- [Texto para analizar]:
Es bastante significativo que el mejor slasher de la época, La noche de Halloween (1978), de John Carpenter, homenajeara de nuevo a Hitchcock. Su protagonista, Jamie Lee Curtis, era la hija de Janet Leigh, y el investigador que la ayuda, el doctor Loomis (Donald Pleasence), lleva el nombre de otro personaje de Psicosis, Sam Loomis (John Gavin). Dejando aparte el clasicismo de su puesta en escena, lo cierto es que La noche de Halloween proporcionó a toda una generación de realizadores el manual para rodar un perfecto slasher.

Jamie Lee Curtis (Laurie Strode) y Nick Castle (Michael Myers) en ‘La noche de Halloween’ (1978), de John Carpenter. | Universal Pictures

En la cinta de Carpenter, el personaje principal es una joven tímida y educada, Laurie Strode (Curtis), que viene a ser la final girl (la ‘chica final’ que siempre se las ve con el asesino en el desenlace). A diferencia de ella, el resto de sus amigos practica el sexo, infringe las normas o acaba en habitaciones que huelen a marihuana. Cualquiera de esos tres factores los convierte en una presa fácil. Y es que, por mucho que lo disimulemos, es difícil encontrar un aviso moralista más obvio frente a la promiscuidad de los setenta.

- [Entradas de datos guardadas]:
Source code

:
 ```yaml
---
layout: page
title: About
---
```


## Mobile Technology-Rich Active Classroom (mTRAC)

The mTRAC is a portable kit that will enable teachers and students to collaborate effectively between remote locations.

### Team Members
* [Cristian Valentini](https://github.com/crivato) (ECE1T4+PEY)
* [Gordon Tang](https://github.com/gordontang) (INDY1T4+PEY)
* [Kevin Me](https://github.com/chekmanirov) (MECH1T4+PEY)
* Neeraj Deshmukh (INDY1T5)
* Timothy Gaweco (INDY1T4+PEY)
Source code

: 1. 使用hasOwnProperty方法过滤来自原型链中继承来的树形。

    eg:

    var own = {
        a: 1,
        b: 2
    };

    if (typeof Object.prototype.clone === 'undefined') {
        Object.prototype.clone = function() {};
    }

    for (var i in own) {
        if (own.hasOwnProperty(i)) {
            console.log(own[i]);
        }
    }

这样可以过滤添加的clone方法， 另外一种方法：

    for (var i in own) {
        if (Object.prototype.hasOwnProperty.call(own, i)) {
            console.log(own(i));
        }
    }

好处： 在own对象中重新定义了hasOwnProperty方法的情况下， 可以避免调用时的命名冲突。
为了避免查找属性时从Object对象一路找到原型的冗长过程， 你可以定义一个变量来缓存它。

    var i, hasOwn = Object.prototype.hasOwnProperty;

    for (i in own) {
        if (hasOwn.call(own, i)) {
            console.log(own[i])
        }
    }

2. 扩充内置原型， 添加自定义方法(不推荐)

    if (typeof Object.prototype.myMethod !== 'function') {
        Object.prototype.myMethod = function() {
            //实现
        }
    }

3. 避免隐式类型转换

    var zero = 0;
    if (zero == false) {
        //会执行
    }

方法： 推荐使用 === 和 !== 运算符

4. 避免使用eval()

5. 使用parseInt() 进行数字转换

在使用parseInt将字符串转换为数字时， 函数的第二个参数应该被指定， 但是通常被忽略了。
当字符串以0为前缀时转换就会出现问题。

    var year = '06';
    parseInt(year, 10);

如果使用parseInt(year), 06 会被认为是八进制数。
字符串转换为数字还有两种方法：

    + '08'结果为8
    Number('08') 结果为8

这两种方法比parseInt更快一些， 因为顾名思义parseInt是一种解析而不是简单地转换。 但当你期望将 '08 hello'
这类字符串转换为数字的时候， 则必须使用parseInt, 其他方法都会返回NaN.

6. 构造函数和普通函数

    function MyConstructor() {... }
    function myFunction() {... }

- [Qué se pide]: Según el texto sobre La noche de Halloween, ¿de qué personaje de Psicosis toma su nombre el doctor Loomis?

- [Respuesta del ejercicio]: De Sam Loomis, interpretado por John Gavin.